The ASPs presented here have been set in compliance with the methodology approved by the European Commission in its state aid approval for the CfD scheme.[footnote 1]

The draft ASPs for less established technologies (those in ‘Pot 2’) included in the Draft CfD Budget Notice[footnote 2] are presented in Table 1 below. Final ASPs will be published in the Final Budget Notice which will be issued no fewer than ten working days before the commencement date of the next allocation round.

Table 1: Draft Administrative Strike Prices (£/MWh in 2012 prices)

Technology Type Delivery Year
2023/24
Delivery Year
2024/25
Advanced Conversion Technologies 113 111
Anaerobic Digestion (>5 MW) 122 121
Dedicated Biomass with CHP 121 121
Geothermal 129 127
Offshore Wind 56 53
Remote Island Wind (>5 MW) 82 82
Tidal Stream 225 217
Wave 281 268

Section 1: Objectives for setting ASPs

The ASPs set out the maximum support, presented on a price per MWh basis, that the Government is willing to offer developers for each technology in a given delivery year, otherwise known as the reserve price. Should there be sufficient bidders for an auction to be triggered, the clearing price for each delivery year is set by the bid made by the last project allocated a contract in that delivery year before the auction closes, subject to no project receiving a higher strike price than its technology-specific ASP.

The Government identified a number of policy objectives at the outset of the scheme that have framed our approach to setting ASPs: they should be based on robust cost information, set to encourage participation in the allocation round, and set using a consistent approach across technologies. More detail on these three objectives and the implications for how ASPs have been set is included in Table 2, below.

Table 2: Objectives for setting draft ASPs

Objective Detail Implications for setting ASPs
1. Based on robust cost information ASPs should draw on the latest generation cost data, while also considering market conditions, policy considerations and other technology-specific factors to ensure value-for-money for consumers. Use latest evidence on renewable electricity generation costs to produce a supply curve for each technology in each year.
2. Set to encourage participation in the allocation round ASPs should be set at the minimum level necessary to encourage new investment from a significant proportion of the supply curve. Target 25% of the supply curve when setting reserve prices.
3. Set using a consistent approach across technologies The methodology for ASPs should take a consistent approach across all technologies. Target the same proportion of the supply curve (25%) for each technology.

A key factor is ensuring ASPs are set at a level that encourages new investment. For AR3 the Government has set ASPs at a level whereby projects representing the 25% lowest cost capacity of each eligible technology should be able to participate.[footnote 3] This is done based on modelling of ‘supply curves’ for each technology, as set out in Section 3.

* Exercise requirements
[1] Rewrite the paragraph of the excerpt on administrative strike prices that begins "The ASPs set out the maximum support" in two shorter sentences, keeping its main facts.
[2] Extend the excerpt on administrative strike prices, picking up after its final sentence.

* Data to examine
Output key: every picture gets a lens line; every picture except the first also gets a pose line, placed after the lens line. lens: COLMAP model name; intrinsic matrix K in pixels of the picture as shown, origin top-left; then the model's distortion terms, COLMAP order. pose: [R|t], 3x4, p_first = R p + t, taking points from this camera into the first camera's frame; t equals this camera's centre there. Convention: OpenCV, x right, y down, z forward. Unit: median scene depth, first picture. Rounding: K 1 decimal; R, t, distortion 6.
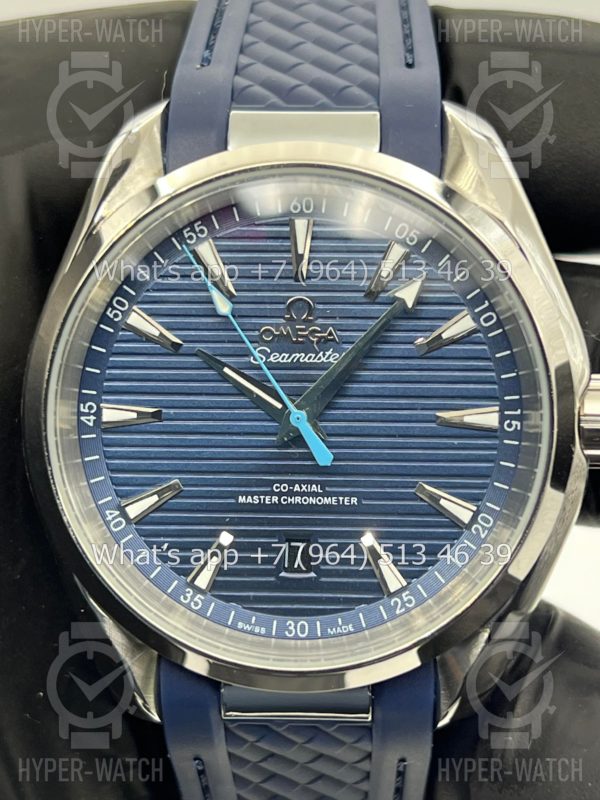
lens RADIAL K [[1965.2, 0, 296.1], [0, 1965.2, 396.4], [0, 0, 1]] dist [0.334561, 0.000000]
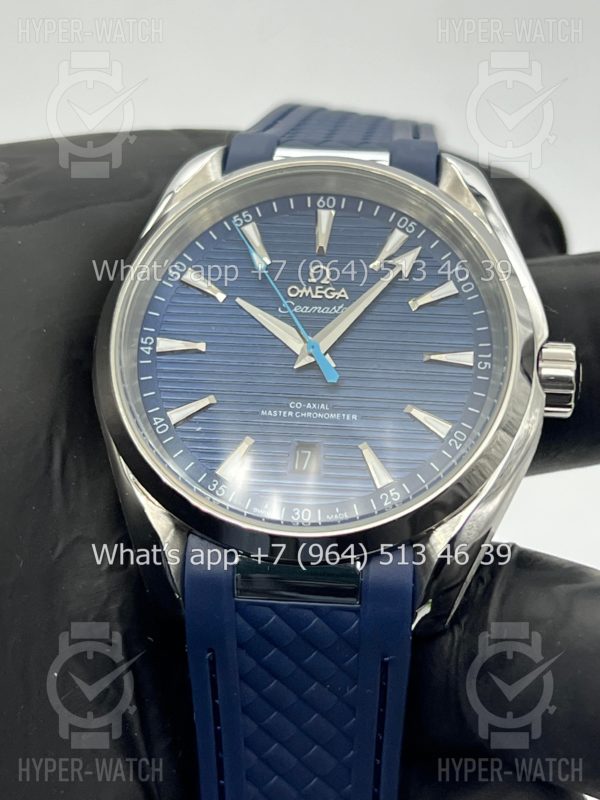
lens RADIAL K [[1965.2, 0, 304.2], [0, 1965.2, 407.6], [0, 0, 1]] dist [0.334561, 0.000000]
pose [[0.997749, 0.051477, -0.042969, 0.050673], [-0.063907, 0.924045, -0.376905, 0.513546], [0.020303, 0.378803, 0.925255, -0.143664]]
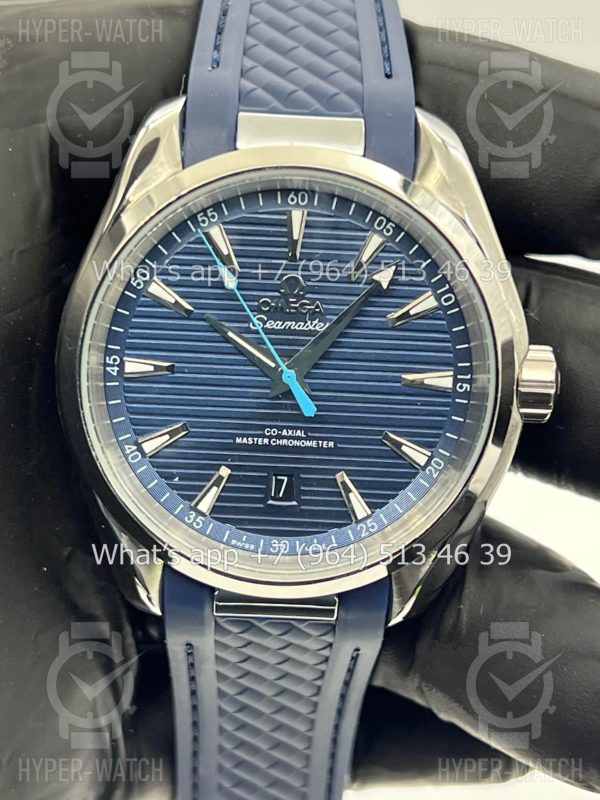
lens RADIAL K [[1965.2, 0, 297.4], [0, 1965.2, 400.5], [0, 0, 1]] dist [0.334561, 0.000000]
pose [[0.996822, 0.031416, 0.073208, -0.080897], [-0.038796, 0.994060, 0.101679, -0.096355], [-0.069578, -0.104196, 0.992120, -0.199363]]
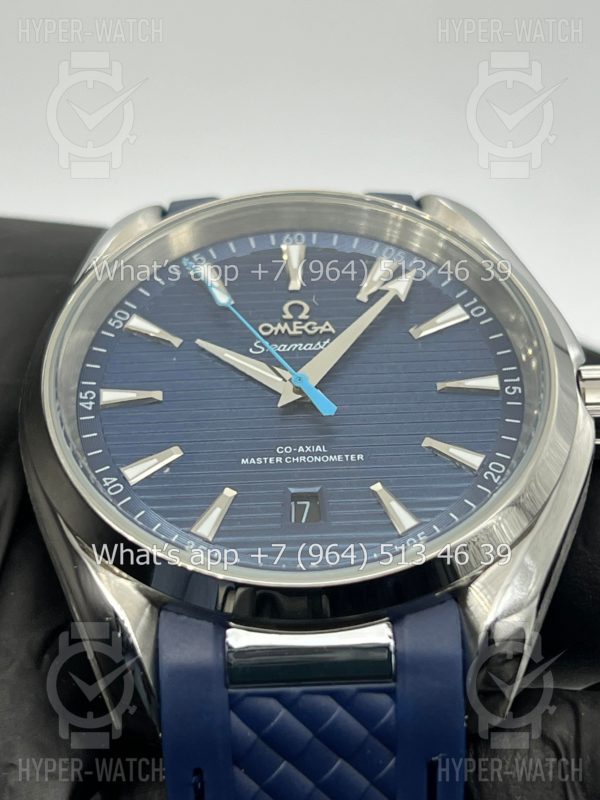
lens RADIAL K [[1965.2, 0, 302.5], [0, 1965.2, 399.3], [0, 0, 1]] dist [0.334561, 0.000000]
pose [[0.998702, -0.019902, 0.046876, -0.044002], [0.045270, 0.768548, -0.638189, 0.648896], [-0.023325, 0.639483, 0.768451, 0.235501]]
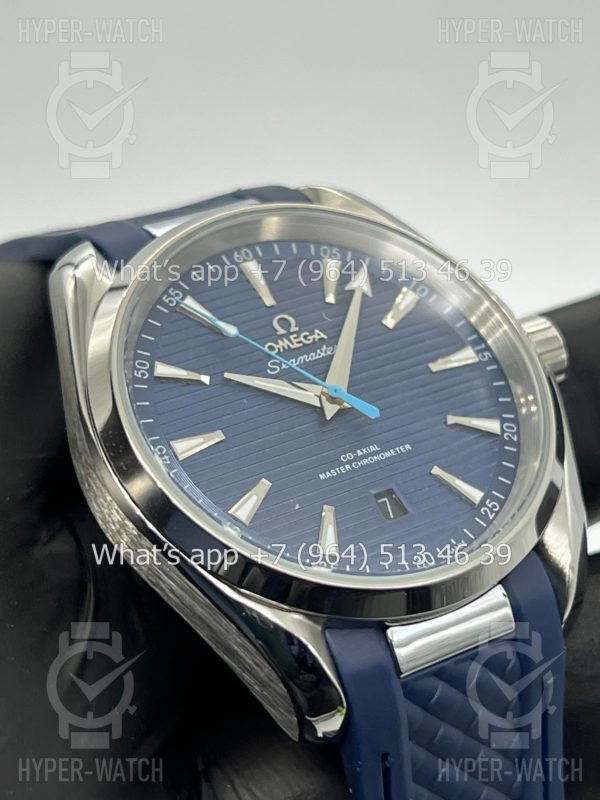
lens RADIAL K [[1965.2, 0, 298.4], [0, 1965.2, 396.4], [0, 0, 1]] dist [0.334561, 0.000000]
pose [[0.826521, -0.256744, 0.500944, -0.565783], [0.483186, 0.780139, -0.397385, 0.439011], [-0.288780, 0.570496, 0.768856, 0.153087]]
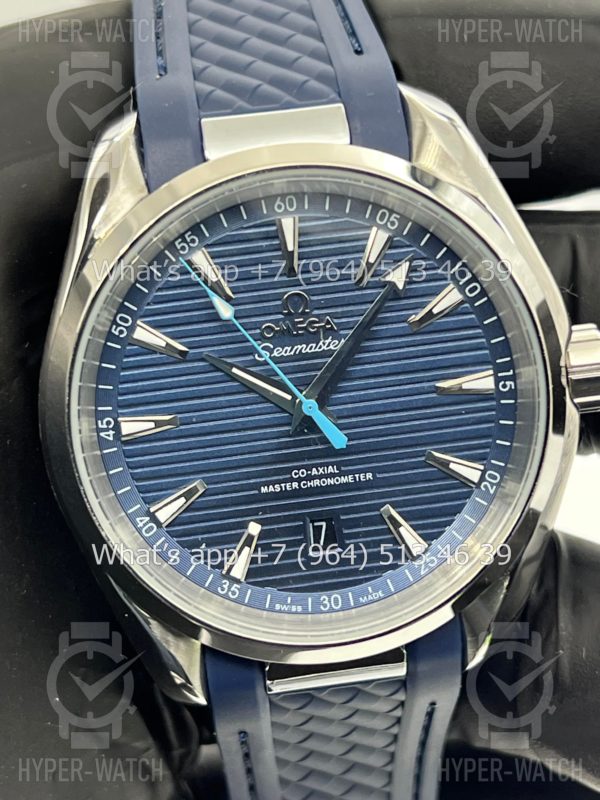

* List of answers
[1] ASPs are the reserve price: the most support per MWh that the Government will offer developers for each technology in a given delivery year. If enough bidders trigger an auction, the bid of the last project awarded a contract in a delivery year before the auction closes sets that year's clearing price, though no project may receive a strike price above its technology's ASP.

[2]
Section 2: Factors considered in setting ASPs

In light of the objectives set out in Section 1, in setting ASPs the Government has considered a range of factors, including:

  • Technology specific factors such as capital and operating costs, financing costs as well as any build constraints.
  • Market conditions such as wholesale electricity prices and the discount which generators may face when signing a Power Purchase Agreement (PPA).
  • Policy considerations such as the need to drive technology cost reductions and increase value for money for consumers; allowing generators to bid on a non-discriminatory basis and thus targeting the same proportion of the supply curve across technologies. ASPs have also been set to encourage a significant proportion of potential projects to come forward and compete in the allocation round – this level has been set at 25% of the modelled supply curve for each technology.

These factors mean that an ASP for a particular technology is different to the ‘levelised cost’ – the average cost over the lifetime of the plant per MWh generated. Relative to this levelised cost, an equivalent strike price could be higher or lower for a number of different reasons, all of which are taken into account in the setting of these ASPs:

  • Costs not included in BEIS’s standard levelised costs: CfD top-up payments will be paid on the basis of generation after taking account of the generator’s share of transmission losses, known as the Transmission Loss Multiplier, so the ASPs need to be increased to account for this.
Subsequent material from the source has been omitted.